Mr. Obama belatedly tried to stop the tumbrels that began rolling toward the Potomac after Larry Summers went on Sunday talk shows to assert that there was nothing the administration could do about the blood-sucking insurance monstrosity’s venal payout.

Summers, who inspires lusty dreams of A.I.G. tormentor Eliot Spitzer, asserted that the government “cannot just abrogate” contracts with financial vampires. It seems as though it would be pretty easy to upend a bonus contract that must read something like: “If you ruin the world economy, we’ll pay you an extra million.”

As Andrew Cuomo pointed out on Tuesday, 11 of the A.I.G. executives who received retention bonuses of $1 million or more — including one who received $4.6 million — were not even retained. They’re no longer working at A.I.G. Bonuses were paid to 52 people who have left the company.

At first, on the nutty bonuses, Team Obama thought it could get away with the same absurd argument used to justify the nearly $8 billion in unnecessary earmarks it allowed Congress to jam into this year’s overdue spending bill: It was written last year; we’re just signing off on it; we’ll do better in the future.

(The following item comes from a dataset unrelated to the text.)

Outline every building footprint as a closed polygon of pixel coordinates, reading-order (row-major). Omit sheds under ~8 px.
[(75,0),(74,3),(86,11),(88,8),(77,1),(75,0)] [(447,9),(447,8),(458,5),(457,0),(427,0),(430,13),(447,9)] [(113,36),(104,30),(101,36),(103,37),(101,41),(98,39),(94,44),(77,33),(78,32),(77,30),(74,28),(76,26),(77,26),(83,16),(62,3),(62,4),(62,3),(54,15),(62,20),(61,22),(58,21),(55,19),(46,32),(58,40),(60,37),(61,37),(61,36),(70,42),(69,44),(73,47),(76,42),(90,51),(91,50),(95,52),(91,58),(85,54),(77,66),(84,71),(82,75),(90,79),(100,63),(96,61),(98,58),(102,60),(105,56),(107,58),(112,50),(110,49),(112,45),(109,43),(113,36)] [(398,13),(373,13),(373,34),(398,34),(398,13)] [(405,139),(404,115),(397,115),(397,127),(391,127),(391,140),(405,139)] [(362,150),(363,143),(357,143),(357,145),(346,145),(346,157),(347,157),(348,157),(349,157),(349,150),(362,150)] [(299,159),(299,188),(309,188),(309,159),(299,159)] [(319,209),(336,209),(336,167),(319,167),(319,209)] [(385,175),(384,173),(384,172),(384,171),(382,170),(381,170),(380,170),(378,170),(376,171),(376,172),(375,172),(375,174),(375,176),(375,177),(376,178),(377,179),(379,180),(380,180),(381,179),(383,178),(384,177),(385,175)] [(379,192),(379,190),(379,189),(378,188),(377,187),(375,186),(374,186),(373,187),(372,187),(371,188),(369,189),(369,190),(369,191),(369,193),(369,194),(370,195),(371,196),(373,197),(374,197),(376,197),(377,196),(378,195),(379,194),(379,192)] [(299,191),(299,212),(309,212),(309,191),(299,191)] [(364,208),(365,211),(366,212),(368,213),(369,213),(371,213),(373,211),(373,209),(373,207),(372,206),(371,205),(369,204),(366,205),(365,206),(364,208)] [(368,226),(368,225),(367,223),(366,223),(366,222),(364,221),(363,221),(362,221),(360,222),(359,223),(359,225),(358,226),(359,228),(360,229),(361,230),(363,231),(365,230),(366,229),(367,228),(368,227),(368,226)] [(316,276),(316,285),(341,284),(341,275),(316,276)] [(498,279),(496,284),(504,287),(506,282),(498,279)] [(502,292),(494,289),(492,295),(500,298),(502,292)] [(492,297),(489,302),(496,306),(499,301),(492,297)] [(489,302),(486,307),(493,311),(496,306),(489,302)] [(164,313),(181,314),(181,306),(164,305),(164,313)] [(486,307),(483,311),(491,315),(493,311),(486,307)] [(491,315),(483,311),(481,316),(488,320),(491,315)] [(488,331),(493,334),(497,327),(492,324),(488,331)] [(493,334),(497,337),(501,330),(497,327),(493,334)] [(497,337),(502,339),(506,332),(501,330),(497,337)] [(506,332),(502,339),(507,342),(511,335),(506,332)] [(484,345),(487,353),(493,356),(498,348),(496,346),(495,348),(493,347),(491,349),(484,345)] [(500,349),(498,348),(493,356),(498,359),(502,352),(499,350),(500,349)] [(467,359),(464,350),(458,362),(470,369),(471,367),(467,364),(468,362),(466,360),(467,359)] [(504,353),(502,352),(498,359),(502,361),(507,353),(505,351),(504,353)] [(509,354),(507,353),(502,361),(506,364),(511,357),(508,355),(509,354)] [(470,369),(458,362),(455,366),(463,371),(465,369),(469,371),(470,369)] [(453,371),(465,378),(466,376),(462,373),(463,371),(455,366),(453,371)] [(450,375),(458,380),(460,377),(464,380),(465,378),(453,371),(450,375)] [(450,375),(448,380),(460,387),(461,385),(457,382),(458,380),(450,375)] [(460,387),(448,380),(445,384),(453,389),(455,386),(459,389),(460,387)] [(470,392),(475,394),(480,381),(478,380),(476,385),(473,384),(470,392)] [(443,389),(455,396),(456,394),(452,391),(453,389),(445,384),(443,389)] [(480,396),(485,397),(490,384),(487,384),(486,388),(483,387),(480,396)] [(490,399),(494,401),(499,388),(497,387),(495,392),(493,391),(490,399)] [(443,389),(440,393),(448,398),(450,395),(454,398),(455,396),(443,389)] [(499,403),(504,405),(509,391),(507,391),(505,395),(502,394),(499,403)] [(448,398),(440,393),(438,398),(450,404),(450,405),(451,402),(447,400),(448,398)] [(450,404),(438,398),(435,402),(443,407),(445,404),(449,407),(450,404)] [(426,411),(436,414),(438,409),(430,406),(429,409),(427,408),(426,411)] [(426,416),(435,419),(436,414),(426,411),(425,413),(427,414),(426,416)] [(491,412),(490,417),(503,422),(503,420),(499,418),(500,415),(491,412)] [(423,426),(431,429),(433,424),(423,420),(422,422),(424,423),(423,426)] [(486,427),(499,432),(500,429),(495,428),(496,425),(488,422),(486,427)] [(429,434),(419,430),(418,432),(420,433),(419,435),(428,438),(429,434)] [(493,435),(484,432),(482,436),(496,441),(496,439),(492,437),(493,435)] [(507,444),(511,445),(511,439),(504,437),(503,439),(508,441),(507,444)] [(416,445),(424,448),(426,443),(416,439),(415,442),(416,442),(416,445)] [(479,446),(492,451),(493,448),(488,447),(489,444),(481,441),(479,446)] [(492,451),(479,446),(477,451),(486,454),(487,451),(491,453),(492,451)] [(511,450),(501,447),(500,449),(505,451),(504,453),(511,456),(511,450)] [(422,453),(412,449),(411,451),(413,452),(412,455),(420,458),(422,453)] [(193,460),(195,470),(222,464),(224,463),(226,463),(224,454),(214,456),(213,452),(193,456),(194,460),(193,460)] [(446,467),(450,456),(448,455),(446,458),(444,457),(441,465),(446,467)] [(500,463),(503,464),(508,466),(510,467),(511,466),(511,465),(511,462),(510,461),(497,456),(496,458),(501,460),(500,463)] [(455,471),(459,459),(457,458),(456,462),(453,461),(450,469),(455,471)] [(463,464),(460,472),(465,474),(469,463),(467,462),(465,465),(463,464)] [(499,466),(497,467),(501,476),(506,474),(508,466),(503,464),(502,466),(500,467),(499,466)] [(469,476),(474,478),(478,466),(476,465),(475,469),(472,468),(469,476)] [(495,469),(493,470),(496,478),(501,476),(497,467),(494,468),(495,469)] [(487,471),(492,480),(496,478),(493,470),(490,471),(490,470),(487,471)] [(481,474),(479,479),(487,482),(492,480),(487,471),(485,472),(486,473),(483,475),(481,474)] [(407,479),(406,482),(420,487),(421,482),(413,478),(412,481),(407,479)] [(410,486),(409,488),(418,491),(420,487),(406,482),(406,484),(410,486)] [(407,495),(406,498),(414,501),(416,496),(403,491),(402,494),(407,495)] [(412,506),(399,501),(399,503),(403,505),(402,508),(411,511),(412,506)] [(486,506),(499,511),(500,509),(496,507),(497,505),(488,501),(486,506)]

What President Obama should have said to the blood-sucking bums at A.I.G., many of them foreigners who were working at the louche London unit, was quite simple: “We stopped the checks. They’re immoral. If you want Americans’ hard-earned cash as a reward for burning up their jobs, homes and savings, sue me.”

He also should have saved a dollar a year and fired Ed Liddy. There must have been ways to avoid rewarding the perpetrators of our financial crisis and Liddy seems to have seriously explored none of them.

Barney Frank told reporters: “I think the time has come to exercise our ownership rights ... and then say as owner, ‘No, I’m not paying you the bonus. You didn’t perform. You didn’t live up to this contract.’ ”

Cuomo, who seems far more intent on transparency than Mr. Obama, and Tim Geithner, the Treasury secretary who reluctantly signed off on the bonuses, issued subpoenas for the names of the bonus babies. Cuomo started an investigation of whether the payments were fraudulent because the company knew it did not have the funds to cover them.

The president needs to brush back the arrogant, greedy creeps who kneecapped capitalism, rather than cosseting Wall Street for fear of looking like an avatar of socialism.

Geithner, who comes from the cozy Wall Street club, and Liddy believe it’s best to stabilize the company and keep on board the same people who invented the risky financial tactics so they can unwind their own rotten spool.

Isn’t that like giving bonuses to the arsonists who started a fire because they alone know what kind of accelerants they used to start it?

“Their mythology starts with the false premise that these are irreplaceable geniuses,” says Cuomo.

Boiling mad that A.I.G. made more than 73 millionaires in the unit that felled the firm, Cuomo called the company’s counsel on Monday to demand that she stop payment on the checks. Cuomo was informed that the money had already been direct-deposited in the accounts of the derivative scoundrels with the push of a button.